La décision de l’UE : un coup dur pour LaLiga
Contexte du litige
Des chercheurs belges ont mis en ligne gratuitement les manuscrits de Anne Frank, qui étaient de domaine public en Belgique, mais soumis à des droits d’auteur aux Pays-Bas jusqu’en 2037. En raison de cette différence légale, les chercheurs ont bloqué l’accès aux adresses IP néerlandaises pour respecter la loi. Toutefois, cette mesure a conduit à une poursuite par la fondation détentrice des droits d’auteur, car il était possible de contourner ce géoblocage en utilisant une VPN. L’UE a donc soufflé un vent d’espoir en déclarant que les VPN sont « des outils techniques légitimes ».
Une décision marquante
Le litige, né d’une situation particulière, a abouti à une décision historique. Le Tribunal de justice de l’Union européenne (TJUE) a statué que tant qu’un site utilise des technologies de géoblocage efficaces, il ne peut être tenu responsable de la violation des droits d’auteur simplement parce qu’un utilisateur utilise une VPN pour contourner ces restrictions. Le tribunal a spécifiquement souligné que publier une œuvre du domaine public dans un pays où elle est protégée est loin de constituer une communication au public dans le pays en question, tant que le géoblocage est jugé efficace.
Les VPN : des outils légitimes
Cette décision constituera un précédent important pour la protection des VPN, qui sont désormais explicitement reconnus comme des « outils techniques légitimes » au sein de l’UE. Les titulaires de droits d’auteur ne peuvent plus prétendre que la simple existence de ces outils compromet leurs mesures de sécurité. La responsabilité du géoblocage incombe aux éditeurs et non aux fournisseurs de VPN ou aux utilisateurs.
LaLiga et la bataille en cours
LaLiga, dirigée par Javier Tebas, est quant à elle plongée dans une bataille juridique similaire, ciblant les VPN pour empêcher la diffusion illégale de ses matchs. En février 2026, un tribunal de Córdoba a accordé à LaLiga des mesures contre des VPN tels que NordVPN et ProtonVPN, les forçant à bloquer certaines adresses IP. Ces fournisseurs étaient alors qualifiés d’« intermédiaires technologiques » selon le Règlement sur les services numériques (DSA) européen.

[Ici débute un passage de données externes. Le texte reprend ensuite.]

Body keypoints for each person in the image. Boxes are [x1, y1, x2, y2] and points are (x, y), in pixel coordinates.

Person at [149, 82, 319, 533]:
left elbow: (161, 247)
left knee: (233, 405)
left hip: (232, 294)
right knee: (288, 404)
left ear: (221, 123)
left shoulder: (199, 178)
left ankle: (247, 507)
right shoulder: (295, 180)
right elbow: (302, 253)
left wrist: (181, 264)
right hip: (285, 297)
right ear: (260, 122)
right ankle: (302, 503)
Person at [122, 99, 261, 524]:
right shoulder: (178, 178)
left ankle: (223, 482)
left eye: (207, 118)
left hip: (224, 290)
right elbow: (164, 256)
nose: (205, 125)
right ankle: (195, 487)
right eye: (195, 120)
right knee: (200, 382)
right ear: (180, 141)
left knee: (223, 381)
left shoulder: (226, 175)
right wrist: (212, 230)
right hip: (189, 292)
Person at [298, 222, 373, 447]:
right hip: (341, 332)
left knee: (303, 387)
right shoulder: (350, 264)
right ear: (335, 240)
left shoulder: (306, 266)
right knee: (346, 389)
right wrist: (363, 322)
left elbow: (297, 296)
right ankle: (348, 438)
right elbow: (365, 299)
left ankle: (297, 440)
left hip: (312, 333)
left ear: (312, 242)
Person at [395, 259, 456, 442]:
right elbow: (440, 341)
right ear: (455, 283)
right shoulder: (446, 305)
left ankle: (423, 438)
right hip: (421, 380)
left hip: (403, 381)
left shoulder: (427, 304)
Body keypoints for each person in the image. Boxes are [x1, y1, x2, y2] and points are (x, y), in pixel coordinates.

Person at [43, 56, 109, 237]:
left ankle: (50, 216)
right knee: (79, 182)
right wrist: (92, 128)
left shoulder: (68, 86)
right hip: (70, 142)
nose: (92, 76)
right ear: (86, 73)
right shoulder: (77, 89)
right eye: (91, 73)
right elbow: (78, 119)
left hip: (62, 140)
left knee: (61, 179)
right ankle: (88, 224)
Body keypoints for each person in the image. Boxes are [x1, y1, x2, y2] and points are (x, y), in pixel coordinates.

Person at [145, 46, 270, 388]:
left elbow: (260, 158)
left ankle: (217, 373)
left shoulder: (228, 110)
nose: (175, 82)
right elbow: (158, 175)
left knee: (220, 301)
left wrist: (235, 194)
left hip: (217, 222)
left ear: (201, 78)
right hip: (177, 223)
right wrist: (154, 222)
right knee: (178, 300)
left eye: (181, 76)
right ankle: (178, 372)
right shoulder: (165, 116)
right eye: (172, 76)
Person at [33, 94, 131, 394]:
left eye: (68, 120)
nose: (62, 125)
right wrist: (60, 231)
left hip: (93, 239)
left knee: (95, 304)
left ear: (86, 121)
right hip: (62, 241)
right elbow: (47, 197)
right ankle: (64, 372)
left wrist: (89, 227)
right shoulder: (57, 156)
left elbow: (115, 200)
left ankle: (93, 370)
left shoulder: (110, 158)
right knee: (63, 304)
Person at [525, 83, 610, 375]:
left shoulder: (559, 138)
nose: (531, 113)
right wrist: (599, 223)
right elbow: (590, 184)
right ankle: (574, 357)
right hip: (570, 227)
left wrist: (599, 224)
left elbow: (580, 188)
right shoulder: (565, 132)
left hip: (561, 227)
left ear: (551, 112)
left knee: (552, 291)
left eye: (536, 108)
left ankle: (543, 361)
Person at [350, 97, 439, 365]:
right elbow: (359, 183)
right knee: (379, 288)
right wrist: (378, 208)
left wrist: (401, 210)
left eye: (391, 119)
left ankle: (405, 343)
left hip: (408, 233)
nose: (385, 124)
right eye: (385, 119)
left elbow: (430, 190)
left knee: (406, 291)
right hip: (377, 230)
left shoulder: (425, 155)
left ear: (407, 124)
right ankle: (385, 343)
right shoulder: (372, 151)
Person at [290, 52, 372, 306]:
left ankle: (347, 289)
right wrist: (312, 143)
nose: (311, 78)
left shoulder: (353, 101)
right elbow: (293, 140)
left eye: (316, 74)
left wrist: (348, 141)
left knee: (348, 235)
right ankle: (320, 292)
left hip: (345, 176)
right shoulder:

Des complications pour LaLiga
Cependant, des complications sont déjà apparues. NordVPN a contesté les mesures, précisant que les adresses IP associées à des diffusions illégales changent constamment. De plus, le tribunal a rejeté une demande de LaLiga pour imposer des amendes, établissant que bloquer par IP rendrait de nombreux sites légitimes inaccessibles.

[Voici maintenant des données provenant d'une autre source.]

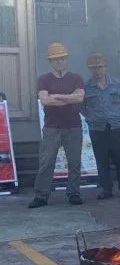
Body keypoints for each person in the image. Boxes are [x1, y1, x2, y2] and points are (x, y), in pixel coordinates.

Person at [29, 42, 85, 209]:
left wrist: (58, 97)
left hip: (73, 126)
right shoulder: (43, 79)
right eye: (55, 59)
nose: (59, 62)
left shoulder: (76, 78)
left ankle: (74, 192)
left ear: (66, 59)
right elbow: (45, 100)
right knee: (46, 162)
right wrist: (69, 97)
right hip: (52, 127)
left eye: (62, 58)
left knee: (74, 161)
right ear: (50, 62)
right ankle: (41, 195)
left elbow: (80, 98)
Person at [83, 52, 120, 200]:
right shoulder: (86, 87)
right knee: (101, 159)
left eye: (100, 67)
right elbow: (82, 106)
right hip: (97, 128)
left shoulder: (117, 84)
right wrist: (90, 119)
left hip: (115, 126)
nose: (97, 71)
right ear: (89, 69)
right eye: (93, 68)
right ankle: (106, 189)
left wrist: (118, 116)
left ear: (106, 67)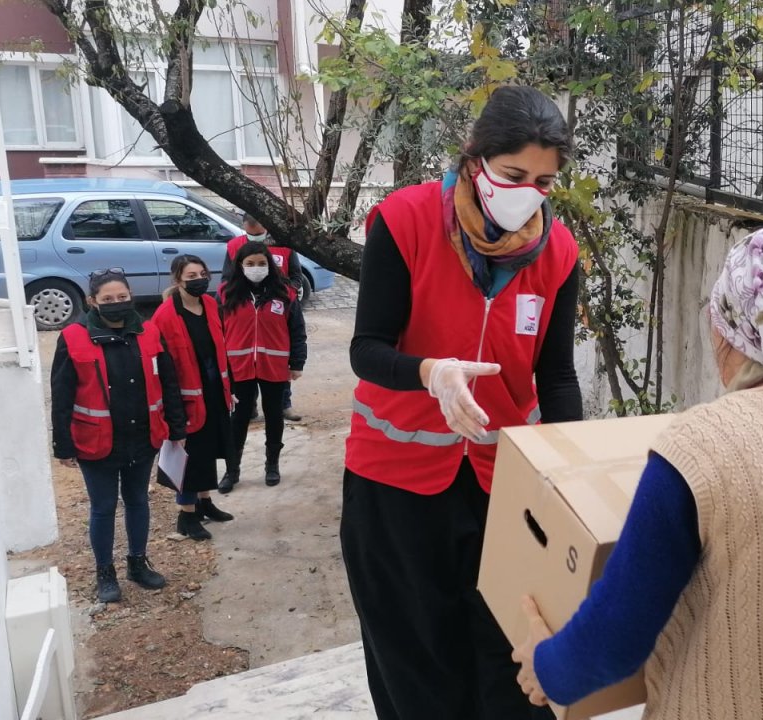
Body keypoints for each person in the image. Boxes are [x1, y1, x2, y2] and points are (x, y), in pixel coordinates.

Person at [512, 226, 763, 720]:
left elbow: (614, 639)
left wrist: (545, 666)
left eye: (722, 308)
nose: (714, 327)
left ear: (753, 321)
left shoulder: (706, 445)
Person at [341, 86, 583, 720]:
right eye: (514, 175)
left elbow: (556, 376)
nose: (529, 191)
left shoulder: (556, 253)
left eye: (544, 180)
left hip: (503, 482)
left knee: (508, 649)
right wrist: (429, 373)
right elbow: (367, 349)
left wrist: (572, 470)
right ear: (476, 158)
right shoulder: (405, 220)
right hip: (395, 482)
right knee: (416, 654)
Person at [51, 268, 188, 603]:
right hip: (96, 442)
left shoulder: (149, 331)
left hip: (143, 437)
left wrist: (177, 427)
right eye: (107, 299)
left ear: (130, 296)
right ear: (92, 301)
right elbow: (62, 394)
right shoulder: (73, 337)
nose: (116, 304)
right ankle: (105, 572)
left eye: (122, 298)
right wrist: (62, 444)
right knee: (103, 507)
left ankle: (137, 564)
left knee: (139, 500)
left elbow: (168, 383)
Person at [152, 255, 235, 539]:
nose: (199, 279)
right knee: (190, 456)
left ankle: (205, 502)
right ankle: (186, 515)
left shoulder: (210, 305)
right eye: (191, 276)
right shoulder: (164, 316)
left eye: (202, 273)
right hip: (186, 399)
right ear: (178, 280)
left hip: (213, 391)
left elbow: (220, 348)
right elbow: (163, 367)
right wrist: (171, 409)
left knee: (208, 450)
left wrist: (229, 388)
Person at [218, 242, 308, 493]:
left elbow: (297, 330)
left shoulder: (285, 293)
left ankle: (272, 465)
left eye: (261, 263)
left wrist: (297, 362)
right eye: (250, 264)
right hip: (239, 367)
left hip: (274, 367)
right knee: (239, 418)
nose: (256, 268)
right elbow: (218, 332)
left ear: (270, 265)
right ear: (240, 266)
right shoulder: (226, 294)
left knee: (274, 416)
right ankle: (232, 470)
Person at [224, 213, 306, 422]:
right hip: (247, 307)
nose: (255, 239)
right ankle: (248, 408)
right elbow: (227, 278)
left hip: (277, 308)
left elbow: (297, 277)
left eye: (259, 235)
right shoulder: (234, 247)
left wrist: (286, 294)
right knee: (247, 368)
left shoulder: (285, 246)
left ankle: (284, 405)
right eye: (251, 236)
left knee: (278, 362)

Conséquences de la décision de l’UE
Bien que le cas d’Anne Frank soit distinct de celui de LaLiga, la décision de l’UE renforce la position de NordVPN dans ses arguments juridiques. Cela rendra plus difficile pour LaLiga de transférer la responsabilité sur les fournisseurs de VPN, plutôt que sur ceux qui diffusent effectivement les contenus sans droit.
État actuel de la situation
Malgré une victoire préliminaire pour NordVPN, les blocages d’IP ordonnés par LaLiga restent en vigueur. La situation légale demeure incertaine, LaLiga continuant à bloquer des IP de manière indiscriminée, ce qui laisse des millions d’utilisateurs sans accès à des parties légitimes d’Internet.
Une analyse approfondie de cette situation pourrait faire la lumière sur la future régulation des VPN et des droits d’auteur, surtout à l’ère numérique où les frontières deviennent de plus en plus floues.